#### Directions
A faithful transcription of all the entries below is needed, without the pictures.

(Records for the task begins)

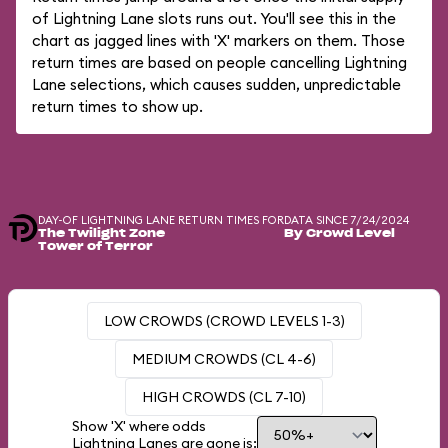
of Lightning Lane slots runs out. You'll see this in the
chart as jagged lines with 'X' markers on them. Those
return times are based on people cancelling Lightning
Lane selections, which causes sudden, unpredictable
return times to show up.
DAY-OF LIGHTNING LANE RETURN TIMES FOR
DATA SINCE 7/24/2024
The Twilight Zone
By Crowd Level
Tower of Terror
LOW CROWDS (CROWD LEVELS 1-3)
MEDIUM CROWDS (CL 4-6)
HIGH CROWDS (CL 7-10)
Show 'X' where odds
Lightning Lanes are gone is:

(Records for the task ends)

#### Task solution
of Lightning Lane slots runs out. You'll see this in the
chart as jagged lines with 'X' markers on them. Those
return times are based on people cancelling Lightning
Lane selections, which causes sudden, unpredictable
return times to show up.
DAY-OF LIGHTNING LANE RETURN TIMES FOR
DATA SINCE 7/24/2024
The Twilight Zone
By Crowd Level
Tower of Terror
LOW CROWDS (CROWD LEVELS 1-3)
MEDIUM CROWDS (CL 4-6)
HIGH CROWDS (CL 7-10)
Show 'X' where odds
Lightning Lanes are gone is:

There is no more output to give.